> _Exercise requirements_:
What is needed is an exact copy of every line in the listing.

> _Exercise data_:
Start of Block
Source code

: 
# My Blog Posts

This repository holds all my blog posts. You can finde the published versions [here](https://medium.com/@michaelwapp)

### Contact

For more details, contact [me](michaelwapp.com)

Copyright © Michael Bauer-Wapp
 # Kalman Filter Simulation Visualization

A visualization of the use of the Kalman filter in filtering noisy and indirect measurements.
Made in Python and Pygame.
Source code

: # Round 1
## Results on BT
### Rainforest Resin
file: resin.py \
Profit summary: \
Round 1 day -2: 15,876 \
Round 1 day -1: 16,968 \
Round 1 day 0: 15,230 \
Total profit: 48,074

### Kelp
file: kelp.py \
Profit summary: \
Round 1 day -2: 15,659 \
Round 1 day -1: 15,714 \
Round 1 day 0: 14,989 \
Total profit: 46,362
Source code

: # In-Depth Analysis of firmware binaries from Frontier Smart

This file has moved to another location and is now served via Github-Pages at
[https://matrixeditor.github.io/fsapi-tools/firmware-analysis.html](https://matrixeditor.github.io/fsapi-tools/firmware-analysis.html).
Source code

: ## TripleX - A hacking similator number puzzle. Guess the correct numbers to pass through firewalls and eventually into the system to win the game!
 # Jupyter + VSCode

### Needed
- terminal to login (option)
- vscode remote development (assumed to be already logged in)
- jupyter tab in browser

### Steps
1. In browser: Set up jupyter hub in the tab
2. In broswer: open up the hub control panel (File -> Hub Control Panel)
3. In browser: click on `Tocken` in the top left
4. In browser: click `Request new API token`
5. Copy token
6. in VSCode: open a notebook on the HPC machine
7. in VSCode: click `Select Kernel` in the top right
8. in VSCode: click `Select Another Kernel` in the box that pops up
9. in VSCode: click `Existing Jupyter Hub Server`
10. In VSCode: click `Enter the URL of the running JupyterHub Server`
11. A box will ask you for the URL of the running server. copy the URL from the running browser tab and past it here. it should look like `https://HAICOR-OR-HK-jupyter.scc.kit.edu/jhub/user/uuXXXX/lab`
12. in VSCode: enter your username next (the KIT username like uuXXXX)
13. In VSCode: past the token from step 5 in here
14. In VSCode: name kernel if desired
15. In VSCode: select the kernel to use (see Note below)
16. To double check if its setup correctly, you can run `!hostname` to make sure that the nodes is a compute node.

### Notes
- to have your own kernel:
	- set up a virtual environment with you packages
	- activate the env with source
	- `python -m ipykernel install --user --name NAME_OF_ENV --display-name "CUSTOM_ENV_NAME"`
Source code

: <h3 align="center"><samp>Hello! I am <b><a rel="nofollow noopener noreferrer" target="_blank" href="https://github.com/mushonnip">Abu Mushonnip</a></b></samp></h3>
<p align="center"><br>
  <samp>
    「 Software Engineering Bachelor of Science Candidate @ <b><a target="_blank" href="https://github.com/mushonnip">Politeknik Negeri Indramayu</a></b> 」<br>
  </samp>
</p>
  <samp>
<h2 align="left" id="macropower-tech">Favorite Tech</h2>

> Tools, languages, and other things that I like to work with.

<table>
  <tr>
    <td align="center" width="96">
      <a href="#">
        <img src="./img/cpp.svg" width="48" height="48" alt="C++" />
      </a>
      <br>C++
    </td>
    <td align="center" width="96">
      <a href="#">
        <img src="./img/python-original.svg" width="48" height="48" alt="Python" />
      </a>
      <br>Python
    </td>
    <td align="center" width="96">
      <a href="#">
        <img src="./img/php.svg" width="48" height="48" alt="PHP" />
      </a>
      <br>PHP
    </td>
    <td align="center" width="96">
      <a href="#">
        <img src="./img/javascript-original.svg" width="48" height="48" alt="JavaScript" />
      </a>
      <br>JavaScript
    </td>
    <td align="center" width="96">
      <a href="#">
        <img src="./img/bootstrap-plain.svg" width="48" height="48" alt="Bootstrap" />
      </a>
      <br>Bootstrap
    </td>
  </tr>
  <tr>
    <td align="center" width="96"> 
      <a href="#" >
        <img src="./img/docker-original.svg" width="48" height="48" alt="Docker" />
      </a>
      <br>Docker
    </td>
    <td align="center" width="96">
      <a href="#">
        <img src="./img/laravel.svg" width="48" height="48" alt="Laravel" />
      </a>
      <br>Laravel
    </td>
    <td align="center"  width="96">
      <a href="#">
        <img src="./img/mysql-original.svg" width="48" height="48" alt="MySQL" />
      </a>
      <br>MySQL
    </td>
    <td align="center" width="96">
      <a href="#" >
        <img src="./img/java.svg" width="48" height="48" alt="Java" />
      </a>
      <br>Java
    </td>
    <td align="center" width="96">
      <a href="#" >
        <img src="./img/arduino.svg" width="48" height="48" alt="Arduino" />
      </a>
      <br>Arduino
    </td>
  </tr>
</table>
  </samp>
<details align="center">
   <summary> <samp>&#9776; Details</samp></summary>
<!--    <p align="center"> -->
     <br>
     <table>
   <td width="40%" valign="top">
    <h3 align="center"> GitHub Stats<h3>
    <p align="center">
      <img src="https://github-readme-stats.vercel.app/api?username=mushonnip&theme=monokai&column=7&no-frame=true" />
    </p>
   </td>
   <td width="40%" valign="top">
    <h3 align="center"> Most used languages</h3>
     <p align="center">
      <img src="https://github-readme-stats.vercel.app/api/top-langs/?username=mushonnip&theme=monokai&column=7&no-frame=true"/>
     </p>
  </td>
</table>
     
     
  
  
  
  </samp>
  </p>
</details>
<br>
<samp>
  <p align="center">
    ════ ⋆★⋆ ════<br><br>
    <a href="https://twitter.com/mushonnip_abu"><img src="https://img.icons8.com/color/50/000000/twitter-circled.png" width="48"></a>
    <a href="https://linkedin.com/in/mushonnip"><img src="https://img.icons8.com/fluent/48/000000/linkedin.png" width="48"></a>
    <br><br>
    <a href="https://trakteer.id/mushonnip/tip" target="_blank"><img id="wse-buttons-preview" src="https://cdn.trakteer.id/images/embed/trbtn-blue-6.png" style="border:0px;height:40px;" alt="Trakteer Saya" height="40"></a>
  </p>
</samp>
End of Block
> _Task result_:
Source code

: 
# My Blog Posts

This repository holds all my blog posts. You can finde the published versions [here](https://medium.com/@michaelwapp)

### Contact

For more details, contact [me](michaelwapp.com)

Copyright © Michael Bauer-Wapp
 # Kalman Filter Simulation Visualization

A visualization of the use of the Kalman filter in filtering noisy and indirect measurements.
Made in Python and Pygame.
Source code

: # Round 1
## Results on BT
### Rainforest Resin
file: resin.py \
Profit summary: \
Round 1 day -2: 15,876 \
Round 1 day -1: 16,968 \
Round 1 day 0: 15,230 \
Total profit: 48,074

### Kelp
file: kelp.py \
Profit summary: \
Round 1 day -2: 15,659 \
Round 1 day -1: 15,714 \
Round 1 day 0: 14,989 \
Total profit: 46,362
Source code

: # In-Depth Analysis of firmware binaries from Frontier Smart

This file has moved to another location and is now served via Github-Pages at
[https://matrixeditor.github.io/fsapi-tools/firmware-analysis.html](https://matrixeditor.github.io/fsapi-tools/firmware-analysis.html).
Source code

: ## TripleX - A hacking similator number puzzle. Guess the correct numbers to pass through firewalls and eventually into the system to win the game!
 # Jupyter + VSCode

### Needed
- terminal to login (option)
- vscode remote development (assumed to be already logged in)
- jupyter tab in browser

### Steps
1. In browser: Set up jupyter hub in the tab
2. In broswer: open up the hub control panel (File -> Hub Control Panel)
3. In browser: click on `Tocken` in the top left
4. In browser: click `Request new API token`
5. Copy token
6. in VSCode: open a notebook on the HPC machine
7. in VSCode: click `Select Kernel` in the top right
8. in VSCode: click `Select Another Kernel` in the box that pops up
9. in VSCode: click `Existing Jupyter Hub Server`
10. In VSCode: click `Enter the URL of the running JupyterHub Server`
11. A box will ask you for the URL of the running server. copy the URL from the running browser tab and past it here. it should look like `https://HAICOR-OR-HK-jupyter.scc.kit.edu/jhub/user/uuXXXX/lab`
12. in VSCode: enter your username next (the KIT username like uuXXXX)
13. In VSCode: past the token from step 5 in here
14. In VSCode: name kernel if desired
15. In VSCode: select the kernel to use (see Note below)
16. To double check if its setup correctly, you can run `!hostname` to make sure that the nodes is a compute node.

### Notes
- to have your own kernel:
	- set up a virtual environment with you packages
	- activate the env with source
	- `python -m ipykernel install --user --name NAME_OF_ENV --display-name "CUSTOM_ENV_NAME"`
Source code

: <h3 align="center"><samp>Hello! I am <b><a rel="nofollow noopener noreferrer" target="_blank" href="https://github.com/mushonnip">Abu Mushonnip</a></b></samp></h3>
<p align="center"><br>
  <samp>
    「 Software Engineering Bachelor of Science Candidate @ <b><a target="_blank" href="https://github.com/mushonnip">Politeknik Negeri Indramayu</a></b> 」<br>
  </samp>
</p>
  <samp>
<h2 align="left" id="macropower-tech">Favorite Tech</h2>

> Tools, languages, and other things that I like to work with.

<table>
  <tr>
    <td align="center" width="96">
      <a href="#">
        <img src="./img/cpp.svg" width="48" height="48" alt="C++" />
      </a>
      <br>C++
    </td>
    <td align="center" width="96">
      <a href="#">
        <img src="./img/python-original.svg" width="48" height="48" alt="Python" />
      </a>
      <br>Python
    </td>
    <td align="center" width="96">
      <a href="#">
        <img src="./img/php.svg" width="48" height="48" alt="PHP" />
      </a>
      <br>PHP
    </td>
    <td align="center" width="96">
      <a href="#">
        <img src="./img/javascript-original.svg" width="48" height="48" alt="JavaScript" />
      </a>
      <br>JavaScript
    </td>
    <td align="center" width="96">
      <a href="#">
        <img src="./img/bootstrap-plain.svg" width="48" height="48" alt="Bootstrap" />
      </a>
      <br>Bootstrap
    </td>
  </tr>
  <tr>
    <td align="center" width="96"> 
      <a href="#" >
        <img src="./img/docker-original.svg" width="48" height="48" alt="Docker" />
      </a>
      <br>Docker
    </td>
    <td align="center" width="96">
      <a href="#">
        <img src="./img/laravel.svg" width="48" height="48" alt="Laravel" />
      </a>
      <br>Laravel
    </td>
    <td align="center"  width="96">
      <a href="#">
        <img src="./img/mysql-original.svg" width="48" height="48" alt="MySQL" />
      </a>
      <br>MySQL
    </td>
    <td align="center" width="96">
      <a href="#" >
        <img src="./img/java.svg" width="48" height="48" alt="Java" />
      </a>
      <br>Java
    </td>
    <td align="center" width="96">
      <a href="#" >
        <img src="./img/arduino.svg" width="48" height="48" alt="Arduino" />
      </a>
      <br>Arduino
    </td>
  </tr>
</table>
  </samp>
<details align="center">
   <summary> <samp>&#9776; Details</samp></summary>
<!--    <p align="center"> -->
     <br>
     <table>
   <td width="40%" valign="top">
    <h3 align="center"> GitHub Stats<h3>
    <p align="center">
      <img src="https://github-readme-stats.vercel.app/api?username=mushonnip&theme=monokai&column=7&no-frame=true" />
    </p>
   </td>
   <td width="40%" valign="top">
    <h3 align="center"> Most used languages</h3>
     <p align="center">
      <img src="https://github-readme-stats.vercel.app/api/top-langs/?username=mushonnip&theme=monokai&column=7&no-frame=true"/>
     </p>
  </td>
</table>
     
     
  
  
  
  </samp>
  </p>
</details>
<br>
<samp>
  <p align="center">
    ════ ⋆★⋆ ════<br><br>
    <a href="https://twitter.com/mushonnip_abu"><img src="https://img.icons8.com/color/50/000000/twitter-circled.png" width="48"></a>
    <a href="https://linkedin.com/in/mushonnip"><img src="https://img.icons8.com/fluent/48/000000/linkedin.png" width="48"></a>
    <br><br>
    <a href="https://trakteer.id/mushonnip/tip" target="_blank"><img id="wse-buttons-preview" src="https://cdn.trakteer.id/images/embed/trbtn-blue-6.png" style="border:0px;height:40px;" alt="Trakteer Saya" height="40"></a>
  </p>
</samp>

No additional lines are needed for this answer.